Hi there, I work at OVH (product manager data/IA) :)
In fact we do offer GPUs from multiple ways
- Dedicated servers (baremetal) : hidden from the website today, we are refreshing the hardware parts. New ones with GPUs are planned in few weeks.
But you will need to buy servers with GPUs for at least 1 one. Good but no so flexible. Not good for AI Training budget imho espect if it's 24/7 trainings.
- Public cloud / VMs : like AWS/GCP/AZure we provide VMs with NVIDIA 1 to 4 x Tesla V100 16GB
The good thing is flexibility (pay go hourly)
The "bad thing" is about perf when dealing with large dataset, and it also require sysadmin tasks (ssh, dist upgrade, you know it). You'll also need tools such as kubeflow to allow a team to work with pipelines, orchestration and debugging tools
- (NEW) Public Cloud AI Training : it's basically GPU as a service. like paperspace for example.
You start a "job" via UI/CLI/API with 1 to 4 GPUs NVIDIA Tesla V100s, plugged to provided images (notebooks + tensorflow, notebooks / pytorch, fastAI, HuggingFace, ...), or you own images (hello docker public/private registries).
The good thing is : you have full flexibility (you can launch as many jobs as you want), pay per minute, start in 15 seconds.
No SSH required, no drivers to install, ...
And one last good thing is the hidden part : specific "cache" storage near the GPUs to play with large datasets (several TBs) without bottlenecks such as latency. It's as good a local NVMe storage
the bad thing is : nothing :)
I'm not here for hidden advertisement but fuck yeah we have something to propose for GPU :p
To find the links or price, everything is public in our website, for a free Voucher just DM me !
Have a good day.
Advanced scheduling with K8s... inference requests distributed across a ton of spot/preemptible VMs. We’ve achieved best performance on CPU with MKL.
It’s often a misconception that you need GPU for inference. It many cases, the overhead of data transfer to GPU makes it much slower than a well tuned CPU.
Intel has also recently announced AVX512 VNNI (Vector Neural Network Instructions), but it is only available for the Xeon CPU family. Not desktop. This should significantly improve inference performance on the cpu.

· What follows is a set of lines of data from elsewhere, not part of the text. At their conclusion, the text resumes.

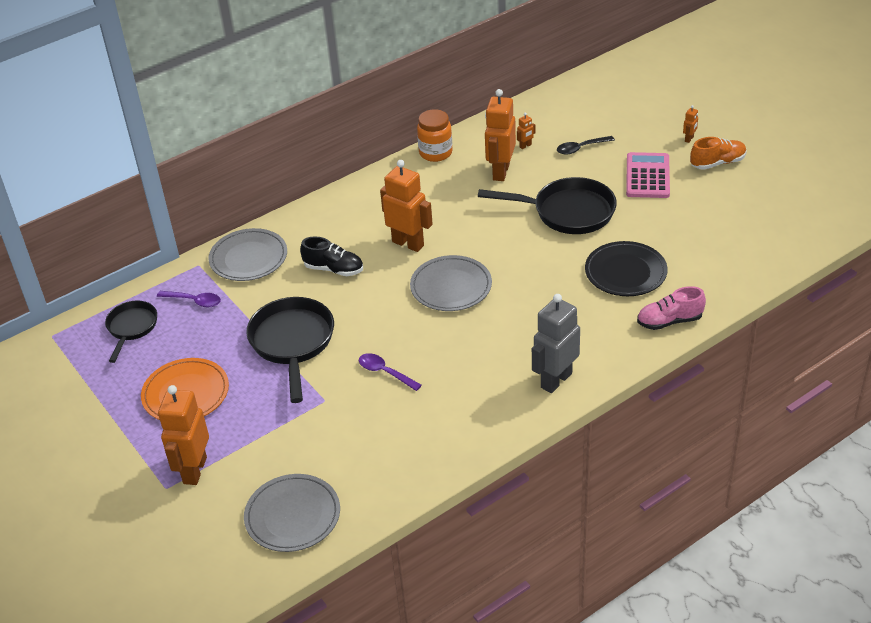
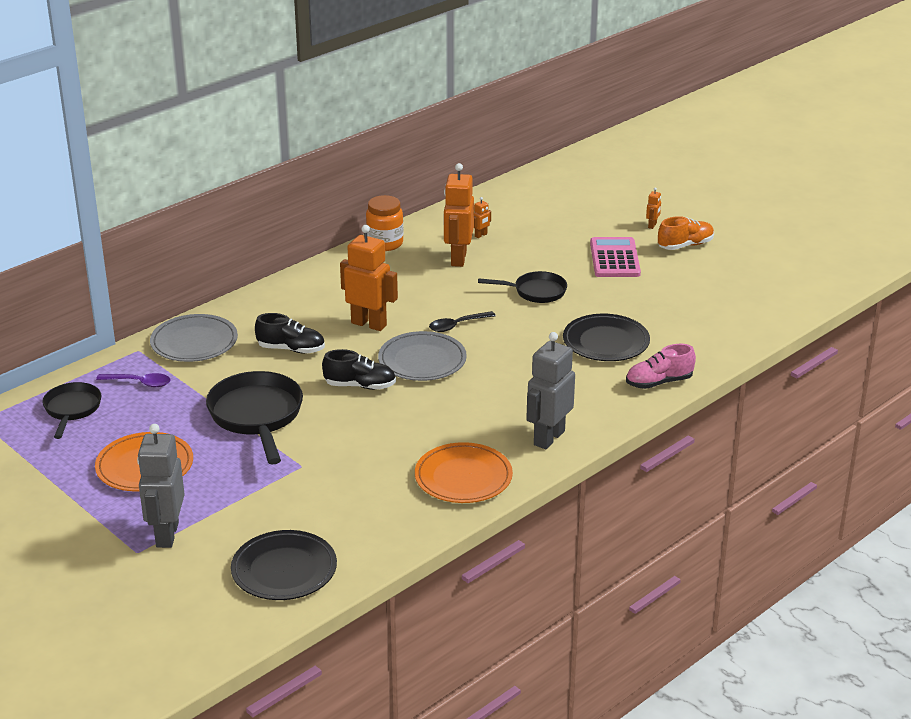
camera: 10 degrees left, 10 degrees down
(194, 470) = (166, 535): orange robot -> grey robot
(292, 516) = (284, 570): grey plate -> black plate
(385, 372) = (363, 438): purple spoon -> none
(390, 313) = (360, 386): none -> black shoe
(470, 421) = (463, 477): none -> orange plate
(567, 212) = (535, 292): black pan -> black pan, size x0.61
(581, 148) = (540, 236): black spoon -> black spoon (457, 325)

(It depends on the CPU, how many cores, and the structure of the neural net, but MKL will generally only achieve between 80% and 90% of NN-512's AVX-512 performance)
You usually tune the software that runs on it (compiler, libraries, build options etc.). You can also play the game of overclock if you run dedicated hardware.
You should check out Lambda GPU cloud. It's around 40% of the price of AWS/GCP/Azure. The default instance image uses the Lambda Stack repository which is designed for Deep Learning (PyTorch/TensorFlow/Caffe/Drivers pre-installed) saving you time upfront.
If you're still using EC2 you should just switch to us, your monthly bill will thank you.
OP here. Probably some form of container orchestration system like Kubernetes to manage the deployments + resources. There is also specialized ML tooling like Kubeflow to help out. Its still a developing landscape though.
We made BudgetML not to replace the above but to make it easy for scenarios where the need would be to just "get out there and deploy". Do you see value in that too?